“Jasmine” is a 2017 inde movie. A year after his wife’s murder, once-successful Hong Kong businessman Leonard To (Jason Tobin, THE FAST AND THE FUTURE: TOKYO DRIFT) is still reeling from the tragedy. Having lost his job, friends and all sense of order in his life, Leonard becomes obsessed with a mysterious stranger (Byron Mann, THE BIG SHORT) he sees at his wife’s grave, believing him to be responsible for her death. The score was written by Shie Rozow.

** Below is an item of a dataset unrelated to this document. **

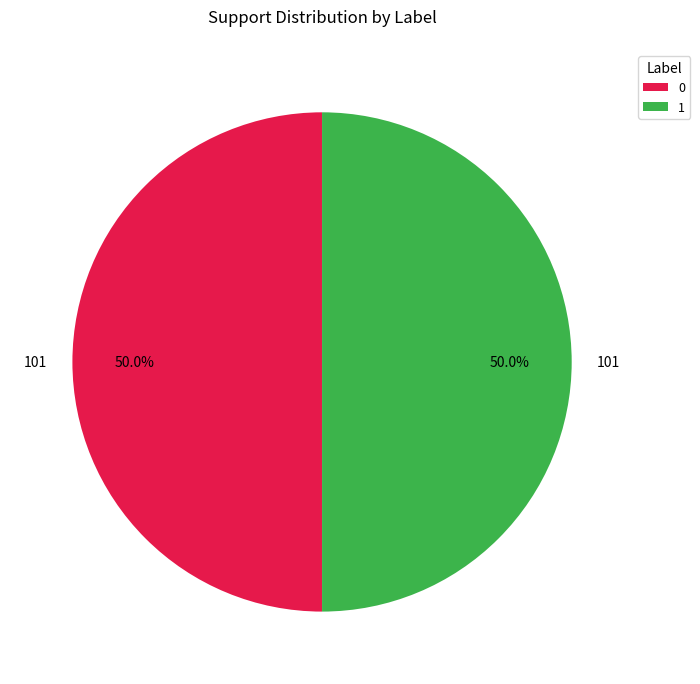

To the nearest percent, what is the difference between the largest and smallest slice percentages?

0%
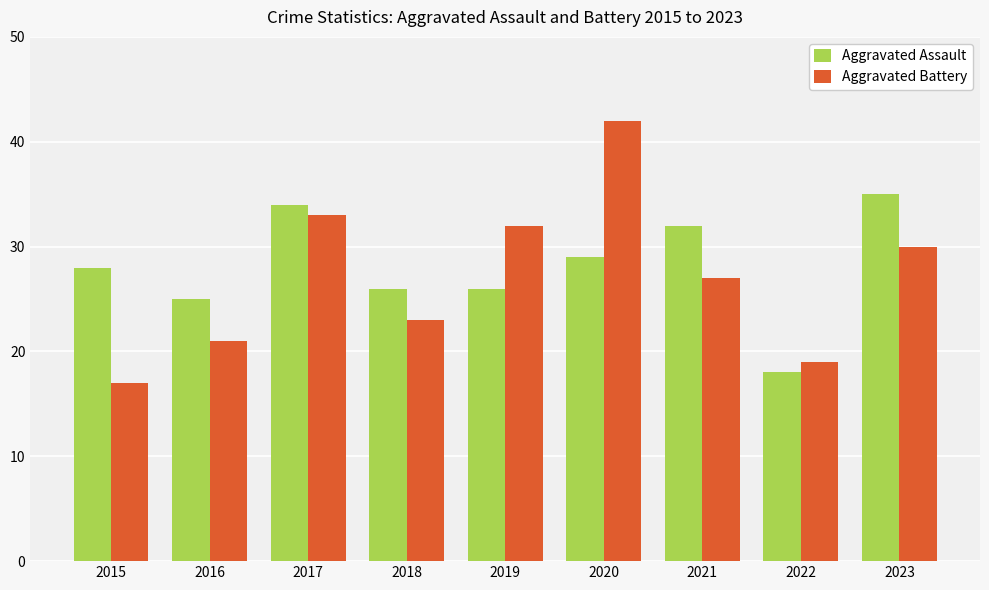

The Aggravated Assault series shows 26 at 2019. True or false?

True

An electronic score with an emotional core made of strings; a melodic electronic score that features the keyboards heavily. A lot of favourite elements of mine come together in this album and I am hooked right from the start; I like how the electric cello features in “Hong Kong”, an industrial sounding theme. No matter what happens in the score or the movie there’s always that echo of the cello, that piercing sound of a bow going over a string that reminds me that this is ultimately a story about love, about remembering someone you love. The cello is never intrusive and rarely more than an echo that blends with the rest of the electronic elements; I know the composer took a lot of different sounds and instruments and put them through the electronic grinder to turn them into electronic sounds. The result is very enjoyable as it’s both dark and emotional. “Jasmine” is a dense electronic score that thins out to let the light in in the moments when the invisible Jasmine who is only a memory in this movie is remembered by her husband. Cues like “Hair pin” feature the subtle electric cello and a dreamier mood.
Then there’s a cue like “Packing” which is every electronic and ambient dream of mine come true; a stunningly beautiful dreamy and reflective piece which the cello graces with a haunting and heartbreaking motif. A cue like this makes an entire score worthwhile. I like how Shie Rozow switches between suspenseful and emotional, between industrial discomfort and quieter pieces where the instruments sound almost tortured. It’s obvious in almost every cue that this was not a simple score to write and record.
I like “Jasmine” more than I usually like the thriller scores of the last few years because it tries to do something different. The music is thick and varied and gives me the sensation of a story moving forward, of an alert pace. I don’t feel the need to skip cues, I want to listen to everything.
“Jasmine” is not your usual electronic score; the composer improvises and plays also with sounds you wouldn’t normally find in an electronic score. For me a thriller score should be gripping and alert and not give me a moment to breathe; “Jasmine” accomplishes all this and does it with an electronic sound. There are also ambient and emotional moments that complete this composition and make it even more enjoyable. There are no standalone themes to remember but it’s a score to be listened to in its entirety.